Content starts

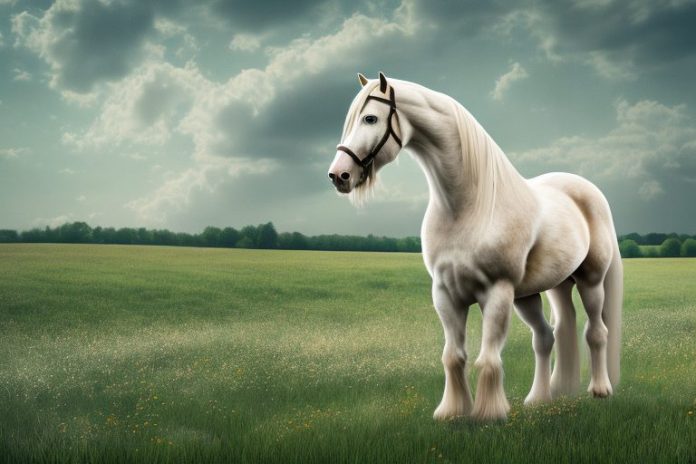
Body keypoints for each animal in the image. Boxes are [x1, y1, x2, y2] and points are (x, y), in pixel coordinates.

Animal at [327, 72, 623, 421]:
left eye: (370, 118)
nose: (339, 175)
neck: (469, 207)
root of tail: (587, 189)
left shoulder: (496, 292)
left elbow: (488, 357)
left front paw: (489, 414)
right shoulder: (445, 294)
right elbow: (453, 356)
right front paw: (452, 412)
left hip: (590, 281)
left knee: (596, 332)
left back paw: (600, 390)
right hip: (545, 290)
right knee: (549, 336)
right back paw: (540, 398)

Content ends
Content starts

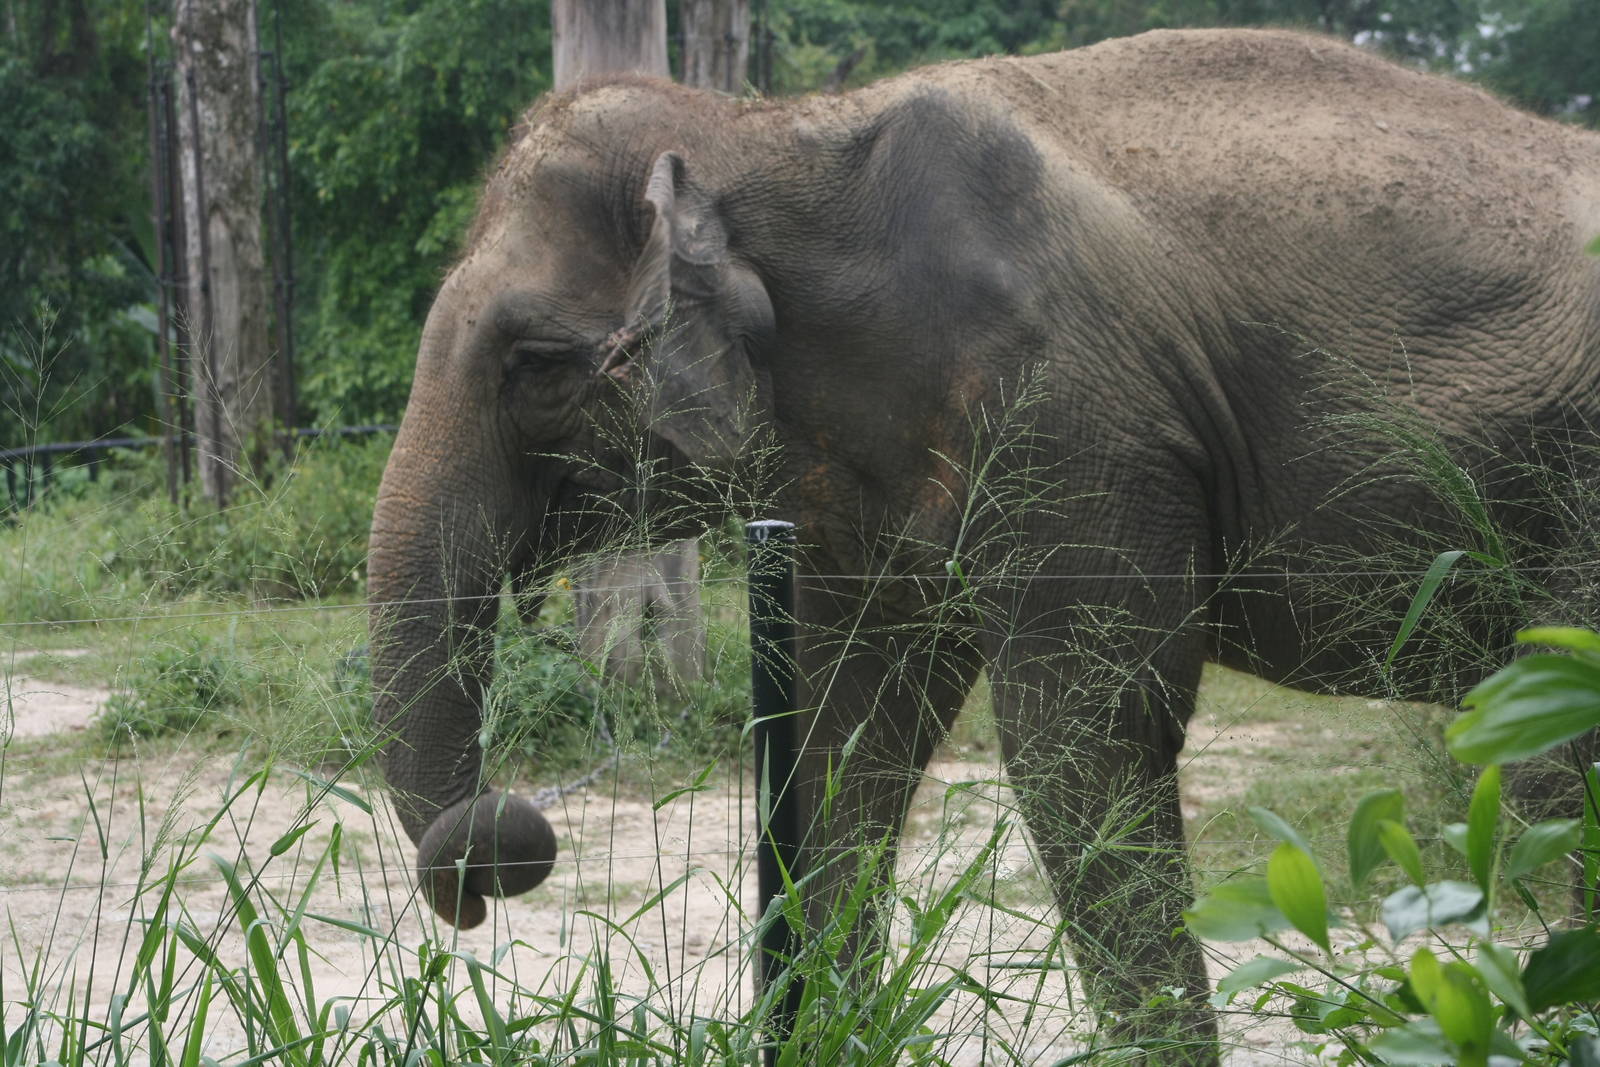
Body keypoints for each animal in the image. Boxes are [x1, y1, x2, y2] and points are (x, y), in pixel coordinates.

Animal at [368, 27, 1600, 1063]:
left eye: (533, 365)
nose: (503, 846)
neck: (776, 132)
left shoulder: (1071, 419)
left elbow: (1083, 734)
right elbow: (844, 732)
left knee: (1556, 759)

Content ends

TASK DETAILS
Whenever a line above includes "shoulder", copy it in full.

ANSWER BOX
left shoulder: (496, 292)
right shoulder: (445, 294)
left shoulder: (1071, 419)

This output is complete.